No story focused on corporate turnarounds can be complete without highlighting Apple (AAPL). When Steve Jobs returned to Apple after an 11-year absence, he pulled off one of the greatest comebacks in U.S. corporate history: rebuilding a near-bankrupt tech company to become the most valuable U.S. firm. Apple churned out hit after hit: Mac computers, iPod music players, iTunes digital music store and perhaps most importantly, the iPhone. The company wins kudos for its retail stores, blockbuster product launches and savvy marketing. Current CEO Tim Cook has steered the gadget maker effectively since Jobs’ death in 2011 with Apple earlier this year becoming the first U.S. company worth more than $700 billion.

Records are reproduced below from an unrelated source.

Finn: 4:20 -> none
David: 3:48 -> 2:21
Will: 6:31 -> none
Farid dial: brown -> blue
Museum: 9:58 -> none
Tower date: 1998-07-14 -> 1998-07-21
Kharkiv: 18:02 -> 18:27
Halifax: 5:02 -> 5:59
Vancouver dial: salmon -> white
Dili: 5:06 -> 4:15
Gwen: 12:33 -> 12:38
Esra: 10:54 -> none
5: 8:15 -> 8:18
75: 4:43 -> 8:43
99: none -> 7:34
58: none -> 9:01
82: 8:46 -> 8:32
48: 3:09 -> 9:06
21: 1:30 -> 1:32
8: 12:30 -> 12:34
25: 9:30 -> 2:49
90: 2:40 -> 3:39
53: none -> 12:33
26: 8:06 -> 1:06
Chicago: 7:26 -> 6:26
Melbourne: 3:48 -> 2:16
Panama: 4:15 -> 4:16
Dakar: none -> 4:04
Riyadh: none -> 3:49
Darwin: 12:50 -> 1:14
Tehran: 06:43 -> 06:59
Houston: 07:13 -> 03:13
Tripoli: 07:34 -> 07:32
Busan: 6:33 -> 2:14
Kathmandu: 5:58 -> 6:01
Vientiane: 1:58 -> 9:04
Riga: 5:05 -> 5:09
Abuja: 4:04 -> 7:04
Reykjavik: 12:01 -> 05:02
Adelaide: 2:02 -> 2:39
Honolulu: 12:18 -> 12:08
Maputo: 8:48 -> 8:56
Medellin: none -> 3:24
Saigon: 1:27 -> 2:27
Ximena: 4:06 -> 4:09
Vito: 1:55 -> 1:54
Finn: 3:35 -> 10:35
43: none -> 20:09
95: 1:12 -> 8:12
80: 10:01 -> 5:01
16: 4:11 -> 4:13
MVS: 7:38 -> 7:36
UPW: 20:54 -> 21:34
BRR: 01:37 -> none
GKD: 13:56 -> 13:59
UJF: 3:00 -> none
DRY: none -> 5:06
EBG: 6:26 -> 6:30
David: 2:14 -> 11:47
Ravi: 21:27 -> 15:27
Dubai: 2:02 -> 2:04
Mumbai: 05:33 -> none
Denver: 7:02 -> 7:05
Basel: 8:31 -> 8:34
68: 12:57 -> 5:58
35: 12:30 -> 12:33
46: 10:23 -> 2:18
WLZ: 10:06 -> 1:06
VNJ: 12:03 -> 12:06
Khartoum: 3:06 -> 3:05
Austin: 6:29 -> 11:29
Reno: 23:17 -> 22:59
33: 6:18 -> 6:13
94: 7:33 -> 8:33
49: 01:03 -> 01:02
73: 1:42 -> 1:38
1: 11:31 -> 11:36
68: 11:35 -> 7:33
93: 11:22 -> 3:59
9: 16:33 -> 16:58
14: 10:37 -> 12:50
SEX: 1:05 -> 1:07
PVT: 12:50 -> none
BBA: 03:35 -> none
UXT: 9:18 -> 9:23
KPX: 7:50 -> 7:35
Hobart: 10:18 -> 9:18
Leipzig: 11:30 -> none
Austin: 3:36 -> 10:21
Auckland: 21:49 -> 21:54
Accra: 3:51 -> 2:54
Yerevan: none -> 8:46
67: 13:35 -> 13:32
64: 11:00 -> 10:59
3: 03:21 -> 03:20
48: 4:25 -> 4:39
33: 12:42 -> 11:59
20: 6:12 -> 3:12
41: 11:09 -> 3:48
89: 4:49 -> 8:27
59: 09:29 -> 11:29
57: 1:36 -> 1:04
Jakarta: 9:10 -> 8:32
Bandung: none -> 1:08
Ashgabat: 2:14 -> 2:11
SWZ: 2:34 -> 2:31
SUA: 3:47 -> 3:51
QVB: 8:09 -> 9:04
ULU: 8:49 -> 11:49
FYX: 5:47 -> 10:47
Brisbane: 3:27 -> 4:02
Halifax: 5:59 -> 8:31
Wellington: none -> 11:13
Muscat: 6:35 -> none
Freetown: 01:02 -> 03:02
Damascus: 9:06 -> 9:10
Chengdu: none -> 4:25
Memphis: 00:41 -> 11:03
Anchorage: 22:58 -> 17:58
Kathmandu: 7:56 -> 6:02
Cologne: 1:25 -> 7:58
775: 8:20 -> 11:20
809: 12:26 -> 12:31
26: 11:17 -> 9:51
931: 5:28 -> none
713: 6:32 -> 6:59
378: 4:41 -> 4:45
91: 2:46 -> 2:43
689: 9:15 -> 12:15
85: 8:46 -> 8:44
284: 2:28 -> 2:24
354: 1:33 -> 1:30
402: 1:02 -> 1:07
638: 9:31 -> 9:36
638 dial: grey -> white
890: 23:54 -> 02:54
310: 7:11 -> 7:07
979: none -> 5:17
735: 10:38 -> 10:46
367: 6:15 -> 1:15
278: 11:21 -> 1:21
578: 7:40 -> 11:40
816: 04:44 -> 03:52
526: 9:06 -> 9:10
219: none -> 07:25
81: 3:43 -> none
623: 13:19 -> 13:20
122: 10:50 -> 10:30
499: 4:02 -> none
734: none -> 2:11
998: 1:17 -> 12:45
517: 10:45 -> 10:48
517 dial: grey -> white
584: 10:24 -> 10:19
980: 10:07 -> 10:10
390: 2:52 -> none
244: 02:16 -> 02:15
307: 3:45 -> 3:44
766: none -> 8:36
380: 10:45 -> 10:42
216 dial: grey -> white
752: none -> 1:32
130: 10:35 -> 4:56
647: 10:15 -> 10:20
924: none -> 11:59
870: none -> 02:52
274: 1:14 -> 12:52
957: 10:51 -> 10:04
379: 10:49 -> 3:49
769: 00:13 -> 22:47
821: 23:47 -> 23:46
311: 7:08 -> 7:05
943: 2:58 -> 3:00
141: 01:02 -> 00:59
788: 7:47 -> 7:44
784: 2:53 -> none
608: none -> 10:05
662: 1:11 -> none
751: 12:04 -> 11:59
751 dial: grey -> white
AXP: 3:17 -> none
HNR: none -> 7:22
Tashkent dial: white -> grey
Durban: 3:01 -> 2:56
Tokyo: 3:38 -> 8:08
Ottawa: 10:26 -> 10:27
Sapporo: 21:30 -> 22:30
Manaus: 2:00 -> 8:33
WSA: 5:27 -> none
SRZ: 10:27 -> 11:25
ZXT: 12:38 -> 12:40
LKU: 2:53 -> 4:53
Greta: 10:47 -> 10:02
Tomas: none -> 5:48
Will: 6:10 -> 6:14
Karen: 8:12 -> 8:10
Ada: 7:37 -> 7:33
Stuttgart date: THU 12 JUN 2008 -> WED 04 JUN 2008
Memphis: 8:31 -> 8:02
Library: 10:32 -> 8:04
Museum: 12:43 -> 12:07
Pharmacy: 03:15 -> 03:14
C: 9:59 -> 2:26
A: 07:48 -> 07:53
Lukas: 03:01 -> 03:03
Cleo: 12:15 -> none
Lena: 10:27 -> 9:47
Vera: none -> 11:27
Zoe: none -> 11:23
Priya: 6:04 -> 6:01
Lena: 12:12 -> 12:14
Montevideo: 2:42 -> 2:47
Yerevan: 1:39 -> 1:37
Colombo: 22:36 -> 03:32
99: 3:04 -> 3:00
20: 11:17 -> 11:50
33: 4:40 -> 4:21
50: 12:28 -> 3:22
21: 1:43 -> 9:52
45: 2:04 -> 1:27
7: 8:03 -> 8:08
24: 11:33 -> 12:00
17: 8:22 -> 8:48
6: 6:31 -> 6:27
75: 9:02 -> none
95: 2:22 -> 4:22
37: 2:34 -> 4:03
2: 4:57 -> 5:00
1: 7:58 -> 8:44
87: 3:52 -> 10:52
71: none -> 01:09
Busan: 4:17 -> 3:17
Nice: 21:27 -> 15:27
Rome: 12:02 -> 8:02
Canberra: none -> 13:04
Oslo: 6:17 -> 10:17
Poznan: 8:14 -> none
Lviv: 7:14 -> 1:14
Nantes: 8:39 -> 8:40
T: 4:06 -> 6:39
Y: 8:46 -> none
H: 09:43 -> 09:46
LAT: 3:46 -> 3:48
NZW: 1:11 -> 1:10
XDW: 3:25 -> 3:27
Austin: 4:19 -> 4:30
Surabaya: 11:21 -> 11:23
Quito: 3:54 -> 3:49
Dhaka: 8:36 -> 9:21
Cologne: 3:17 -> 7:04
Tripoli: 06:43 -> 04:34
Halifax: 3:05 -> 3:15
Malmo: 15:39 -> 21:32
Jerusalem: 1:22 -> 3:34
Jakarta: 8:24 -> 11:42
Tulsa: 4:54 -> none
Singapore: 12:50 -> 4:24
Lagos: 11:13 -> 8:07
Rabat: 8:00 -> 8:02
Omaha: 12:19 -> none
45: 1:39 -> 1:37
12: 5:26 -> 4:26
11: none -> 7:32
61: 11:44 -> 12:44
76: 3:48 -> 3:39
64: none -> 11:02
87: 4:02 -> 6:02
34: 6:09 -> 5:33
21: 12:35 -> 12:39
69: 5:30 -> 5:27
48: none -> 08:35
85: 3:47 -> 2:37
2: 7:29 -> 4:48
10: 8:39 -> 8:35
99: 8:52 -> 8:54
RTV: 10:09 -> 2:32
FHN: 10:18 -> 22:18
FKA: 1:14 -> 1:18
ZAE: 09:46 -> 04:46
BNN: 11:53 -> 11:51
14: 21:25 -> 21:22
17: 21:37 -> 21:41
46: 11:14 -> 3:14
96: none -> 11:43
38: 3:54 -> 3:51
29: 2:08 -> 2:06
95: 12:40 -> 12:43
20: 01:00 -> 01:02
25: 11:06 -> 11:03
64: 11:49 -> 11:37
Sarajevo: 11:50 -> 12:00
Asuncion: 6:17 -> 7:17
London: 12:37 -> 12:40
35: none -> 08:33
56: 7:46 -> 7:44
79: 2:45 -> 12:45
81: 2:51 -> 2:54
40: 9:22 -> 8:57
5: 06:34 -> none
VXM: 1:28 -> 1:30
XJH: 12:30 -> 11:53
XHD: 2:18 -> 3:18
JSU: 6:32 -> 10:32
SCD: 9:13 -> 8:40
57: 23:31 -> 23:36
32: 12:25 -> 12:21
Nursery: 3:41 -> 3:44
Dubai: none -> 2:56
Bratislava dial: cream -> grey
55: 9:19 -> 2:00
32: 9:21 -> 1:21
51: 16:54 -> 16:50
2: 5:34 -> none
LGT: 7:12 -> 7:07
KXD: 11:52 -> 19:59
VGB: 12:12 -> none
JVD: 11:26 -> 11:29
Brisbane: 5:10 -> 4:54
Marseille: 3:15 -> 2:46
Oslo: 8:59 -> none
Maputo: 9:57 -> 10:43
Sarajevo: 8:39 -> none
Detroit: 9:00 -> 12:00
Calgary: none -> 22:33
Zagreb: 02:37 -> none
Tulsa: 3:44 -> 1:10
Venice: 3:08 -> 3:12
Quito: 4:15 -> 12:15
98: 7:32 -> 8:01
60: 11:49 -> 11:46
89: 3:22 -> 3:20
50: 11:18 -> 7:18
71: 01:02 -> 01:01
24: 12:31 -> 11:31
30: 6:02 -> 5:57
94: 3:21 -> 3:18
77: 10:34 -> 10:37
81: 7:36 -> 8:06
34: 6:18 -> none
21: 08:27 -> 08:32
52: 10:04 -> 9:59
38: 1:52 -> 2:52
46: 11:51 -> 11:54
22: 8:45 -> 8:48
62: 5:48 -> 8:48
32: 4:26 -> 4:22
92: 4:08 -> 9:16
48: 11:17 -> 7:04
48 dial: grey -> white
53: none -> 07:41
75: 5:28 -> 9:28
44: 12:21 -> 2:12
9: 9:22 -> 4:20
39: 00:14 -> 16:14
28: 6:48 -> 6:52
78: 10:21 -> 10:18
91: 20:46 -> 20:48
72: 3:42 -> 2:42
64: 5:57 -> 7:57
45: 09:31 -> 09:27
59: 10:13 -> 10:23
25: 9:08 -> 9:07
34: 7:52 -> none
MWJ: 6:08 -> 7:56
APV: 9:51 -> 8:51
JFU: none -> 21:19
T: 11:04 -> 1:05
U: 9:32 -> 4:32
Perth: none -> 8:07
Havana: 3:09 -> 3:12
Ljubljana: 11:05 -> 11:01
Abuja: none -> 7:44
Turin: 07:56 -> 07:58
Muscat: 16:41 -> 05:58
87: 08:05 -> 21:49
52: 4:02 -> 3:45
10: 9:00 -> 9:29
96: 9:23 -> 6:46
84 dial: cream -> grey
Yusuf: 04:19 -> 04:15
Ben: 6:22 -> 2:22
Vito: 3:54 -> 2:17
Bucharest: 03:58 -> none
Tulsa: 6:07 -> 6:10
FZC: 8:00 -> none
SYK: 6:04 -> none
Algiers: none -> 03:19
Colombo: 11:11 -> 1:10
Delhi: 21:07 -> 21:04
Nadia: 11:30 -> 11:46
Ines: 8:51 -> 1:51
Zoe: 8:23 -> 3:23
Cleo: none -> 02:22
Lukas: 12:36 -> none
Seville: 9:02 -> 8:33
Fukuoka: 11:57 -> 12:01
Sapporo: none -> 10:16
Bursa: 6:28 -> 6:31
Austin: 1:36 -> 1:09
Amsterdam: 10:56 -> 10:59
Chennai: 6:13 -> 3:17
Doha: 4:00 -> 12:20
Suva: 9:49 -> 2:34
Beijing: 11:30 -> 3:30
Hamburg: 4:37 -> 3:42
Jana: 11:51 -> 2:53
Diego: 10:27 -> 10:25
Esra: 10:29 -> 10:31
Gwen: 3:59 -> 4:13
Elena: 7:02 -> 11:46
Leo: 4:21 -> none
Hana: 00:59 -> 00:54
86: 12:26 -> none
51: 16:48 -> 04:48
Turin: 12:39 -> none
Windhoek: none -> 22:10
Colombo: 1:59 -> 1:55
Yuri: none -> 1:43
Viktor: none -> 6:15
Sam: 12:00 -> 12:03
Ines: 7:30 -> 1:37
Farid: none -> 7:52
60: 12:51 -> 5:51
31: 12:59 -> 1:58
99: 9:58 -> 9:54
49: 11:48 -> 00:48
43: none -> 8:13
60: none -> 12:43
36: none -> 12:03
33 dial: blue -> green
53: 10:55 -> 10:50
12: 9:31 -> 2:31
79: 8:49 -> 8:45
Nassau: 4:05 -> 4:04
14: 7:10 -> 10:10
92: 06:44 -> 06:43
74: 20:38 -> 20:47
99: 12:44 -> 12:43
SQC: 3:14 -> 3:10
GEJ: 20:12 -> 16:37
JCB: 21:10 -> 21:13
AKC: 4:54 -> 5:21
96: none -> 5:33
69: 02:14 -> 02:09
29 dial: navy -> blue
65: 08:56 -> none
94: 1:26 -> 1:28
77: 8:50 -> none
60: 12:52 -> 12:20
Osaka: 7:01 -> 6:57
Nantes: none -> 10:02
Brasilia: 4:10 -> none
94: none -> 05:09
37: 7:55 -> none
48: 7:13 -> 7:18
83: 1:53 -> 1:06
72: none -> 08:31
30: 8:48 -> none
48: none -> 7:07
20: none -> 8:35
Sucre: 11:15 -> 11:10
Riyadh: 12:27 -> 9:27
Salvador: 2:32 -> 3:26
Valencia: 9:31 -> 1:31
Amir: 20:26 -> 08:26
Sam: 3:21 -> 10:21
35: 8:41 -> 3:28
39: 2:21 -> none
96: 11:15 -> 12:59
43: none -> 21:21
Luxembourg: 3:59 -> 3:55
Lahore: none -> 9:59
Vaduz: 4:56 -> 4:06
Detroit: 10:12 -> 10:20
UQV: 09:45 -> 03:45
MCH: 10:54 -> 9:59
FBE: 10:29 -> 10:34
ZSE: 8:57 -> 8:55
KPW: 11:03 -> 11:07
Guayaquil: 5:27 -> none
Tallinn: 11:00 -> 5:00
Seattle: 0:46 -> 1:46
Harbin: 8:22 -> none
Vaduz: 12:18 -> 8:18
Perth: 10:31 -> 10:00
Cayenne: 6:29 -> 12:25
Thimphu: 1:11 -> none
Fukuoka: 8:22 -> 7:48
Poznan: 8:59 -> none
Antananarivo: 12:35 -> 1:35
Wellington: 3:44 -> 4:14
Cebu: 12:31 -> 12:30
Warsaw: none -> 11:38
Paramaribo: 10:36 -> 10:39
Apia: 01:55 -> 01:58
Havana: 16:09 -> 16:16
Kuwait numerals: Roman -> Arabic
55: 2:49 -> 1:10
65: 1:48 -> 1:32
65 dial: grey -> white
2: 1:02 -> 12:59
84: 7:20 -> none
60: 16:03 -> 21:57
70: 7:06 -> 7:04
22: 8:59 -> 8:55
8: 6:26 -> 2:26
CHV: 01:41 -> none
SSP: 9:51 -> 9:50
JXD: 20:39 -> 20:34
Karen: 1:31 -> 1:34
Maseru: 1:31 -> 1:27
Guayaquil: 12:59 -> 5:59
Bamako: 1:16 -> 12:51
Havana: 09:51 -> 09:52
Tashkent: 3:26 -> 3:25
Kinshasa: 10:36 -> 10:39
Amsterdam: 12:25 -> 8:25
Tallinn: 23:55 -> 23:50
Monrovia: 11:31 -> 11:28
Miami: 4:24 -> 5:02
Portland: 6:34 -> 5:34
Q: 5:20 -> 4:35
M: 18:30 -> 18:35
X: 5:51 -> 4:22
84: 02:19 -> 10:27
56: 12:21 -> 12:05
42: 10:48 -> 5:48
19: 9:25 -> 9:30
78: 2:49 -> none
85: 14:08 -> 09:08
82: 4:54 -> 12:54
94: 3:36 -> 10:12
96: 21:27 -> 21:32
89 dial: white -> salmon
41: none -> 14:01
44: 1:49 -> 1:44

Xerox (XRX) has gotten a lot of press over the years for rebounding from near bankruptcy after copy machines fell out of favor. The stock was badly battered in the dot-com crash 15 years ago, during the recession and yet again in late 2012. Anne Mulcahy led the initial turnaround, winning praise for returning Xerox to profitability and dealing with an accounting scandal that ended with a $10 million settlement, the largest ever at the time for accounting fraud. Ursula Burns, who helped steer the earlier turnaround with Mulcahy, is now the current CEO. She kicked off her tenure by paying $6.4 billion for Affiliated Computer Services, which handles data processing for businesses. Xerox is now on track to generate two-thirds of its revenue from services by 2017.